Я прекрасно помню, как впервые понял это. В то время я только начинал преподавать в Университете Северной Каролины в Чапел-Хилл и по-прежнему был христианином. Пастор Пресвитерианской церкви в Северной Каролине попросил меня в течение четырех недель прочесть цикл лекций об «историческом Иисусе». Я согласился. На лекциях я рассказывал, почему у историков возникают затруднения при попытке пользоваться каноническими евангелиями как историческими источниками — в них не только слишком много расхождений, они написаны через десятилетия после эпохи Иисуса неизвестными авторами, до которых подробности его жизни дошли в виде устных преданий, в значительной мере подвергшихся изменениям. Кроме того, я объяснял, как ученые разрабатывали методы реконструкции событий жизни Иисуса, и закончил цикл подробным изложением всех известных о нем фактов. В моих словах не было ровным счетом ничего нового — только обычные учебные материалы, по которым ведется преподавание в семинариях на протяжении пятидесяти лет. Все эти материалы я изучил, пока сам обучался в Принстонской семинарии.

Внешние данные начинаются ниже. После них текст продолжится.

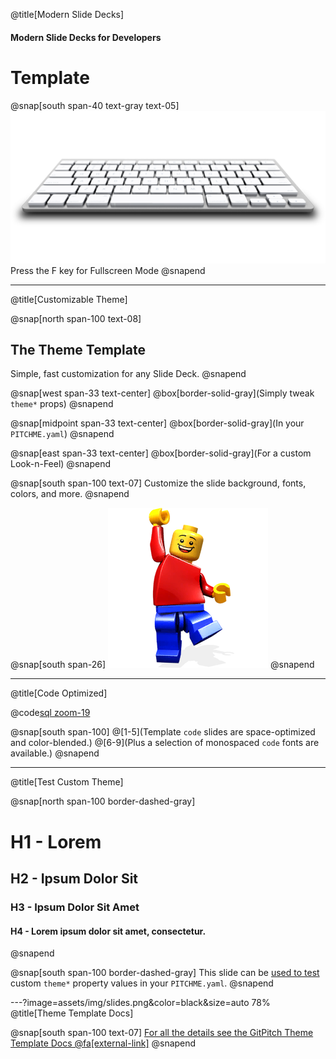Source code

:@title[Modern Slide Decks]

#### Modern Slide Decks for Developers
# Template

@snap[south span-40 text-gray text-05]
![KEYBOARD](assets/img/keyboard-slim.png)
Press the F key for Fullscreen Mode
@snapend

---
@title[Customizable Theme]

@snap[north span-100 text-08]
## The Theme Template
Simple, fast customization for any Slide Deck.
@snapend

@snap[west span-33 text-center]
@box[border-solid-gray](Simply tweak<br>`theme*` props)
@snapend

@snap[midpoint span-33 text-center]
@box[border-solid-gray](In your `PITCHME.yaml`)
@snapend

@snap[east span-33 text-center]
@box[border-solid-gray](For a custom<br>Look-n-Feel)
@snapend

@snap[south span-100 text-07]
Customize the slide background, fonts, colors, and more.
@snapend

@snap[south span-26]
![LEGO](assets/img/lego.png)
@snapend

---
@title[Code Optimized]

@code[sql zoom-19](src/sql/sample.sql)

@snap[south span-100]
@[1-5](Template `code` slides are space-optimized and color-blended.)
@[6-9](Plus a selection of monospaced `code` fonts are available.)
@snapend

---
@title[Test Custom Theme]

@snap[north span-100 border-dashed-gray]
# H1 - Lorem
## H2 - Ipsum Dolor Sit
### H3 - Ipsum Dolor Sit Amet
#### H4 - Lorem ipsum dolor sit amet, consectetur.
@snapend

@snap[south span-100 border-dashed-gray]
This slide can be [used to test](#/2) custom `theme*` property values in your `PITCHME.yaml`.
@snapend

---?image=assets/img/slides.png&color=black&size=auto 78%
@title[Theme Template Docs]

@snap[south span-100 text-07]
[For all the details see the GitPitch Theme Template Docs @fa[external-link]](https://gitpitch.com/docs/the-template)
@snapend

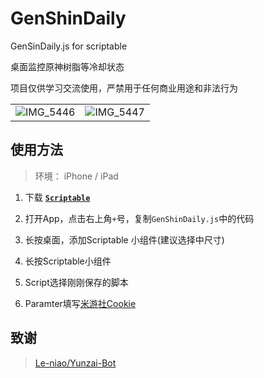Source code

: # GenShinDaily
GenSinDaily.js for scriptable

桌面监控原神树脂等冷却状态

项目仅供学习交流使用，严禁用于任何商业用途和非法行为

|  |  |
| ------------- | ------------- |
| ![IMG_5446](https://user-images.githubusercontent.com/16568963/173067023-849fd113-1da9-46a3-85b3-304771d4b5d9.PNG) | ![IMG_5447](https://user-images.githubusercontent.com/16568963/173067032-ffcaa3da-5ff7-4229-8479-0abce2e4af36.PNG) |




## 使用方法
> 环境： iPhone / iPad

1. 下载 [**`Scriptable`**](https://apps.apple.com/cn/app/scriptable/id1405459188)

2. 打开App，点击右上角`+`号，复制`GenShinDaily.js`中的代码

3. 长按桌面，添加Scriptable 小组件(建议选择中尺寸)

4. 长按Scriptable小组件

5. Script选择刚刚保存的脚本

6. Paramter填写[米游社Cookie](https://docs.qq.com/doc/DUWNVQVFTU3liTVlO)

## 致谢
> [Le-niao/Yunzai-Bot](https://github.com/Le-niao/Yunzai-Bot)

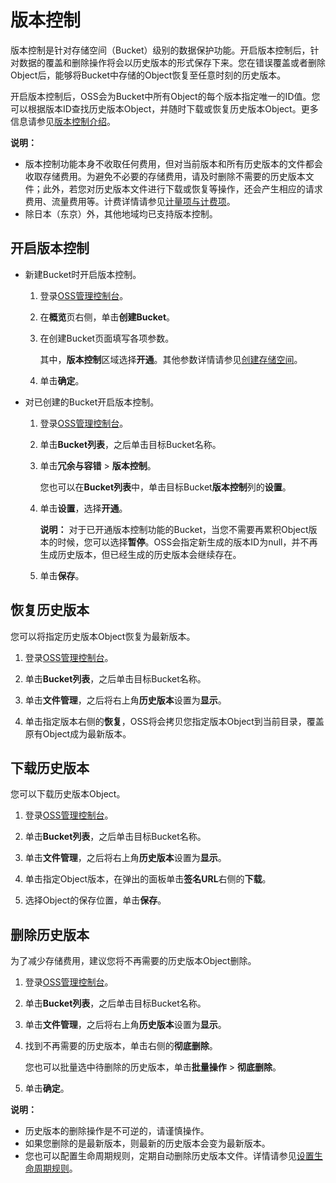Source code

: # 版本控制

版本控制是针对存储空间（Bucket）级别的数据保护功能。开启版本控制后，针对数据的覆盖和删除操作将会以历史版本的形式保存下来。您在错误覆盖或者删除Object后，能够将Bucket中存储的Object恢复至任意时刻的历史版本。

开启版本控制后，OSS会为Bucket中所有Object的每个版本指定唯一的ID值。您可以根据版本ID查找历史版本Object，并随时下载或恢复历史版本Object。更多信息请参见[版本控制介绍](/intl.zh-CN/开发指南/数据安全/版本控制/版本控制介绍.md)。

**说明：**

-   版本控制功能本身不收取任何费用，但对当前版本和所有历史版本的文件都会收取存储费用。为避免不必要的存储费用，请及时删除不需要的历史版本文件；此外，若您对历史版本文件进行下载或恢复等操作，还会产生相应的请求费用、流量费用等。计费详情请参见[计量项与计费项](/intl.zh-CN/计量计费/计量项和计费项/概述.md)。
-   除日本（东京）外，其他地域均已支持版本控制。

## 开启版本控制

-   新建Bucket时开启版本控制。
    1.  登录[OSS管理控制台](https://oss.console.aliyun.com/)。
    2.  在**概览**页右侧，单击**创建Bucket**。
    3.  在创建Bucket页面填写各项参数。

        其中，**版本控制**区域选择**开通**。其他参数详情请参见[创建存储空间](/intl.zh-CN/控制台用户指南/存储空间管理/创建存储空间.md)。

    4.  单击**确定**。
-   对已创建的Bucket开启版本控制。
    1.  登录[OSS管理控制台](https://oss.console.aliyun.com/)。
    2.  单击**Bucket列表**，之后单击目标Bucket名称。
    3.  单击**冗余与容错** \> **版本控制**。

        您也可以在**Bucket列表**中，单击目标Bucket**版本控制**列的**设置**。

    4.  单击**设置**，选择**开通**。

        **说明：** 对于已开通版本控制功能的Bucket，当您不需要再累积Object版本的时候，您可以选择**暂停**。OSS会指定新生成的版本ID为null，并不再生成历史版本，但已经生成的历史版本会继续存在。

    5.  单击**保存**。

## 恢复历史版本

您可以将指定历史版本Object恢复为最新版本。

1.  登录[OSS管理控制台](https://oss.console.aliyun.com/)。

2.  单击**Bucket列表**，之后单击目标Bucket名称。

3.  单击**文件管理**，之后将右上角**历史版本**设置为**显示**。

4.  单击指定版本右侧的**恢复**，OSS将会拷贝您指定版本Object到当前目录，覆盖原有Object成为最新版本。


## 下载历史版本

您可以下载历史版本Object。

1.  登录[OSS管理控制台](https://oss.console.aliyun.com/)。

2.  单击**Bucket列表**，之后单击目标Bucket名称。

3.  单击**文件管理**，之后将右上角**历史版本**设置为**显示**。

4.  单击指定Object版本，在弹出的面板单击**签名URL**右侧的**下载**。

5.  选择Object的保存位置，单击**保存**。


## 删除历史版本

为了减少存储费用，建议您将不再需要的历史版本Object删除。

1.  登录[OSS管理控制台](https://oss.console.aliyun.com/)。

2.  单击**Bucket列表**，之后单击目标Bucket名称。

3.  单击**文件管理**，之后将右上角**历史版本**设置为**显示**。

4.  找到不再需要的历史版本，单击右侧的**彻底删除**。

    您也可以批量选中待删除的历史版本，单击**批量操作** \> **彻底删除**。

5.  单击**确定**。


**说明：**

-   历史版本的删除操作是不可逆的，请谨慎操作。
-   如果您删除的是最新版本，则最新的历史版本会变为最新版本。
-   您也可以配置生命周期规则，定期自动删除历史版本文件。详情请参见[设置生命周期规则](/intl.zh-CN/控制台用户指南/存储空间管理/基础设置/设置生命周期规则.md)。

После лекций ко мне подошла милая пожилая дама и с досадой спросила: «Почему никогда прежде я этого не слышала?» Ее неприятно поразили не мои слова, а то, что пастор ни о чем подобном не упоминал. Помню, я перевел взгляд на пастора, беседовавшего с парой прихожан в другом конце зала для собраний, и сам задался тем же вопросом: почему пастор ничего не объяснял моей собеседнице? Он ведь тоже учился в Принстонской богословской семинарии по той же программе, значит, владел тем же материалом, он преподавал в церковной школе для взрослых уже более пяти лет. Почему же он не поделился с прихожанами своими знаниями о Библии и историческом Иисусе? Безусловно, они имели право на эту информацию. Может быть, он считал, что его паства «не готова» воспринять ее? Такое покровительственное отношение встречается, к сожалению, слишком часто. Опасался лишних трудностей и проблем? Боялся, что исторические сведения разрушат веру его прихожан? Или думал, что церковные власти вряд ли одобрят распространение подобных знаний? Неужели эти власти требовали от него строго религиозного подхода к Библии во всех проповедях и наставлениях? И он опасался лишиться работы? Ответы на все эти вопросы я так и не узнал.

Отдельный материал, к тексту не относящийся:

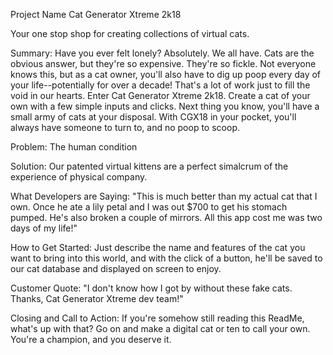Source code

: Project Name
Cat Generator Xtreme 2k18

Your one stop shop for creating collections of virtual cats.

Summary:
Have you ever felt lonely? Absolutely. We all have. Cats are the obvious answer, but they're so expensive. They're so fickle. Not everyone knows this, but as a cat owner, you'll also have to dig up poop every day of your life--potentially for over a decade! That's a lot of work just to fill the void in our hearts.
Enter Cat Generator Xtreme 2k18. Create a cat of your own with a few simple inputs and clicks. Next thing you know, you'll have a small army of cats at your disposal. With CGX18 in your pocket, you'll always have someone to turn to, and no poop to scoop.

Problem:
The human condition

Solution:
Our patented virtual kittens are a perfect simalcrum of the experience of physical company.

What Developers are Saying:
"This is much better than my actual cat that I own. Once he ate a lily petal and I was out $700 to get his stomach pumped. He's also broken a couple of mirrors. All this app cost me was two days of my life!"

How to Get Started:
Just describe the name and features of the cat you want to bring into this world, and with the click of a button, he'll be saved to our cat database and displayed on screen to enjoy.

Customer Quote:
"I don't know how I got by without these fake cats. Thanks, Cat Generator Xtreme dev team!"

Closing and Call to Action:
If you're somehow still reading this ReadMe, what's up with that? Go on and make a digital cat or ten to call your own. You're a champion, and you deserve it.
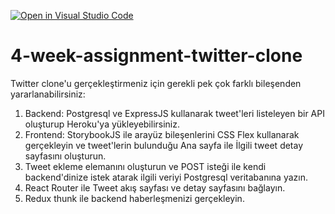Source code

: [![Open in Visual Studio Code](https://classroom.github.com/assets/open-in-vscode-f059dc9a6f8d3a56e377f745f24479a46679e63a5d9fe6f495e02850cd0d8118.svg)](https://classroom.github.com/online_ide?assignment_repo_id=6129314&assignment_repo_type=AssignmentRepo)
# 4-week-assignment-twitter-clone
Twitter clone'u gerçekleştirmeniz için gerekli pek çok farklı bileşenden yararlanabilirsiniz:
1. Backend: Postgresql ve ExpressJS kullanarak tweet'leri listeleyen bir API oluşturup Heroku'ya yükleyebilirsiniz.
2. Frontend: StorybookJS ile arayüz bileşenlerini CSS Flex kullanarak gerçekleyin ve tweet'lerin bulunduğu Ana sayfa ile İlgili tweet detay sayfasını oluşturun.
3. Tweet ekleme elemanını oluşturun ve POST isteği ile kendi backend'dinize istek atarak ilgili veriyi Postgresql veritabanına yazın.
4. React Router ile Tweet akış sayfası ve detay sayfasını bağlayın.
5. Redux thunk ile backend haberleşmenizi gerçekleyin.

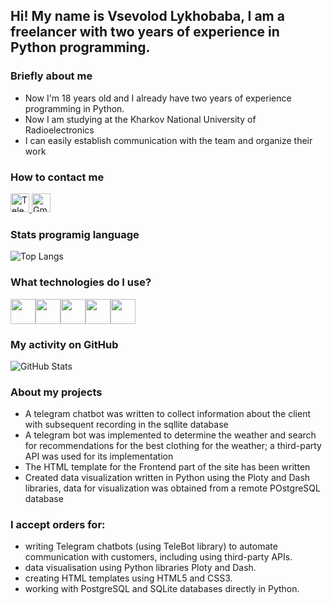 ## Hi! My name is Vsevolod Lykhobaba, I am a freelancer with two years of experience in Python programming. 

### Briefly about me
* Now I'm 18 years old and I already have two years of experience programming in Python.
* Now I am studying at the Kharkov National University of Radioelectronics
* I can easily establish communication with the team and organize their work

### How to contact me
<link rel="stylesheet" href="https://cdnjs.cloudflare.com/ajax/libs/font-awesome/6.5.2/css/all.min.css">

<a href="https://t.me/vsevolod_lykhobaba" target="_blank">
  <img src="https://upload.wikimedia.org/wikipedia/commons/8/82/Telegram_logo.svg" width="30" height="30" alt="Telegram"/>
</a>
<a href="mailto:lihobabaseva2006@gmail.com">
  <img src="https://upload.wikimedia.org/wikipedia/commons/4/4e/Gmail_Icon.png" width="30" height="30" alt="Gmail"/>
</a>

### Stats programig language
![Top Langs](https://github-readme-stats.vercel.app/api/top-langs/?username=Vsevolod-Lykhobaba&layout=compact)

### What technologies do I use?

<img src="https://cdn.jsdelivr.net/gh/devicons/devicon/icons/python/python-original.svg" width="40" height="40"/><img src="https://cdn.jsdelivr.net/gh/devicons/devicon/icons/html5/html5-original.svg" width="40" height="40"/><img src="https://cdn.jsdelivr.net/gh/devicons/devicon/icons/css3/css3-original.svg" width="40" height="40"/><img src="https://cdn.jsdelivr.net/gh/devicons/devicon/icons/postgresql/postgresql-original.svg" width="40" height="40"/><img src="https://cdn.jsdelivr.net/gh/devicons/devicon/icons/sqlite/sqlite-original.svg" width="40" height="40"/>

### My activity on GitHub

![GitHub Stats](https://github-readme-stats.vercel.app/api?username=Vsevolod-Lykhobaba&show_icons=true&theme=default)

### About my projects
* A telegram chatbot was written to collect information about the client with subsequent recording in the sqllite database
* A telegram bot was implemented to determine the weather and search for recommendations for the best clothing for the weather; a third-party API was used for its implementation
* The HTML template for the Frontend part of the site has been written
* Created data visualization written in Python using the Ploty and Dash libraries, data for visualization was obtained from a remote POstgreSQL database

### I accept orders for: 
* writing Telegram chatbots (using TeleBot library) to automate communication with customers, including using third-party APIs.
* data visualisation using Python libraries Ploty and Dash.
* creating HTML templates using HTML5 and CSS3.
* working with PostgreSQL and SQLite databases directly in Python.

Я не хочу сказать, что церкви должны превратиться в миниуниверситеты, а пасторы — в профессоров, читающих лекции с церковных кафедр. Но одно несомненно: служение — это не просто еженедельное проповедование «благих вестей», что бы под этим ни подразумевалось. Оно также предусматривает обучение. В большинстве церквей действуют образовательные программы для взрослых. Почему бы и взрослым не поучиться? Положение в той церкви, где я читал лекции, — далеко не единичный случай.

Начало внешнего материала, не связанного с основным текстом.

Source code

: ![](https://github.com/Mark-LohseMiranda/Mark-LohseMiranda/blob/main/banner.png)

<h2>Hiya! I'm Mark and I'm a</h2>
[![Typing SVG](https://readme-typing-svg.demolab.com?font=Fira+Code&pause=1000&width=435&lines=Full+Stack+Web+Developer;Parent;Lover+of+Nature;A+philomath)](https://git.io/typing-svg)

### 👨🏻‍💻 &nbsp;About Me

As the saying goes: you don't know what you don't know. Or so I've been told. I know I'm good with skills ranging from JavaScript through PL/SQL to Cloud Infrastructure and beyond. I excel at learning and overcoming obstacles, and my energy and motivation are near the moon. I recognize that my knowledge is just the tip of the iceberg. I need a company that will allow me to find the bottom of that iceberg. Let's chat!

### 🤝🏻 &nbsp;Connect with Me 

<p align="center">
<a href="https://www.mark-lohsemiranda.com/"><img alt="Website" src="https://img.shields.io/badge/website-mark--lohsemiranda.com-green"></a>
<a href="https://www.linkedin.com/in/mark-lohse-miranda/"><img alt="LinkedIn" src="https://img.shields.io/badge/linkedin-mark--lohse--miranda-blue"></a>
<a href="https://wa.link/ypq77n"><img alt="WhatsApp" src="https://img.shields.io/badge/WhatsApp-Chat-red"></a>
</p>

Ежегодно сотни студентов слушают мой курс «Введение в Новый Завет» в Чапел-Хилл. Как правило, в потоке 300–350 студентов. Разумеется, этот курс я преподаю не с конфессиональных или религиозных позиций, к которым давно привыкло большинство студентов, получивших церковное воспитание, а с историко-критической точки зрения. Сведения и концепции, которые я предлагаю их вниманию, не содержат ничего радикального. Эти же взгляды распространены и среди критически настроенных ученых, придерживающихся исторического подхода к Библии, — неважно, являются они сами верующими или неверующими, протестантами, католиками, иудеями, агностиками и так далее. Все эти взгляды я усвоил в семинарии, их излагают в духовных семинариях и университетах по всей стране. Но мои студенты сталкиваются с ними впервые, хотя в большинстве своем посвятили немало времени посещению воскресных школ и церквей.
Мои студенты реагируют на эти взгляды по-разному. Более консервативные обычно похожи на меня в том же возрасте — убеждены в абсолютной истинности Библии и готовы спорить с каждым, кто усомнится в этом. Некоторые из них отказываются слушать — они чуть ли не затыкают уши и начинают приглушенно гудеть, лишь бы не слышать то, что может заставить их усомниться в милой их сердцу вере в Библию. Другие стремятся вырваться из тисков церкви и религии и поглощают информацию, которую я предоставляю, так жадно, словно она дает им право на неверие.